- Problem description -
Your output should be the exact lines from the start of the data through the line containing "left elbow: (114, 197)", with no pictures.

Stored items

=== Begin Enclosure ===

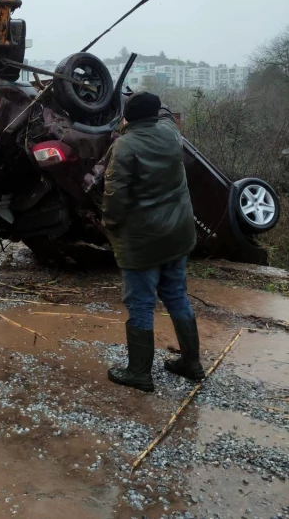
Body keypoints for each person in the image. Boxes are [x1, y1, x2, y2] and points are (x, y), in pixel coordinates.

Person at [102, 91, 204, 392]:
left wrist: (110, 226)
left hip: (142, 240)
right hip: (177, 234)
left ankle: (139, 373)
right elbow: (165, 114)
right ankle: (192, 363)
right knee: (176, 295)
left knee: (141, 303)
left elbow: (114, 197)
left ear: (127, 118)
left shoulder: (124, 146)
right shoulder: (172, 134)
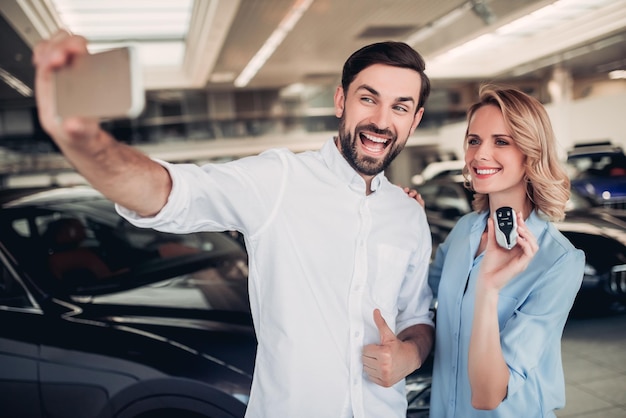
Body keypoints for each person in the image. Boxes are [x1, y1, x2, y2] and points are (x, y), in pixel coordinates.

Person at [32, 31, 435, 418]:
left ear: (414, 121)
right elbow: (169, 192)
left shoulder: (408, 215)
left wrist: (410, 354)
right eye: (369, 99)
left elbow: (417, 317)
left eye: (399, 107)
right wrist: (84, 141)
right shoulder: (279, 180)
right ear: (341, 100)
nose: (382, 121)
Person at [426, 85, 585, 417]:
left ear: (530, 154)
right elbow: (418, 297)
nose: (480, 154)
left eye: (501, 141)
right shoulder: (463, 232)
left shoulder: (559, 260)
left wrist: (488, 288)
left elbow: (488, 396)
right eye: (474, 140)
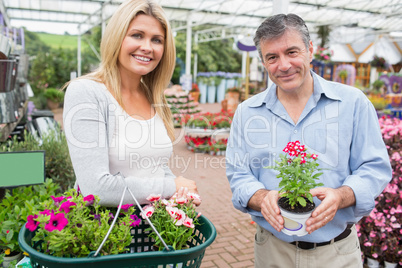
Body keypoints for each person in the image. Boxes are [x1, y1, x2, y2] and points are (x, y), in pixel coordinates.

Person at [226, 13, 392, 267]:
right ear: (263, 62)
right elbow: (239, 173)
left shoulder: (352, 103)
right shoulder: (247, 112)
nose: (283, 65)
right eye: (272, 57)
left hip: (337, 253)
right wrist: (261, 197)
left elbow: (374, 167)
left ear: (310, 50)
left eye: (292, 52)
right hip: (273, 251)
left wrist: (341, 195)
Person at [63, 0, 199, 207]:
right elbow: (95, 189)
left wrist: (180, 191)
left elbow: (156, 166)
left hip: (151, 229)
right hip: (109, 232)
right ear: (116, 37)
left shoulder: (153, 96)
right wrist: (171, 186)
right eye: (137, 35)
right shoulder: (87, 92)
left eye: (157, 40)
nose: (147, 47)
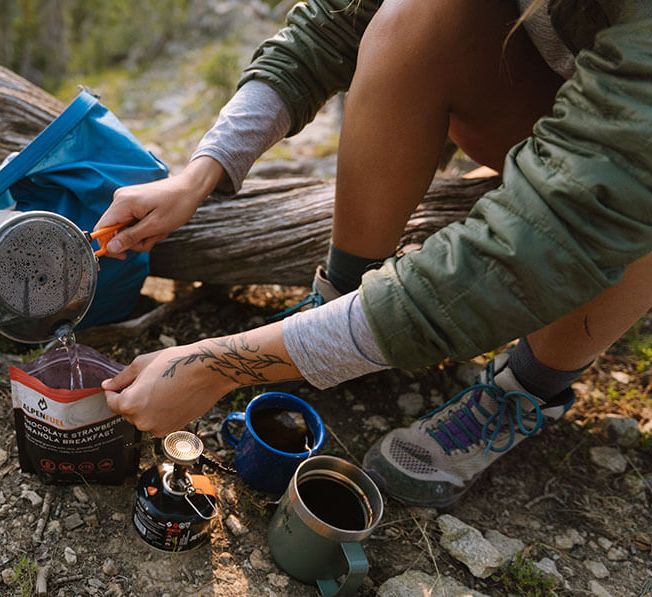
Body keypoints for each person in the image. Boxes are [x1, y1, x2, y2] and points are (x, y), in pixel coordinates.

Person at [94, 0, 652, 508]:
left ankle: (524, 387)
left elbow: (551, 239)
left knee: (630, 209)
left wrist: (216, 365)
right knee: (413, 17)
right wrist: (200, 174)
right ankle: (342, 294)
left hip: (631, 161)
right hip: (571, 109)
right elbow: (332, 24)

=== End Enclosure ===

- Completed exercise -
Body keypoints for each person in the image. Boxes are [x1, y1, x2, y2] and points are (x, y), in pixel coordinates.

Person at [102, 91, 204, 392]:
left wrist: (110, 226)
left hip: (142, 240)
right hip: (177, 234)
left ankle: (139, 373)
right elbow: (165, 114)
right ankle: (192, 363)
right knee: (176, 295)
left knee: (141, 303)
left elbow: (114, 197)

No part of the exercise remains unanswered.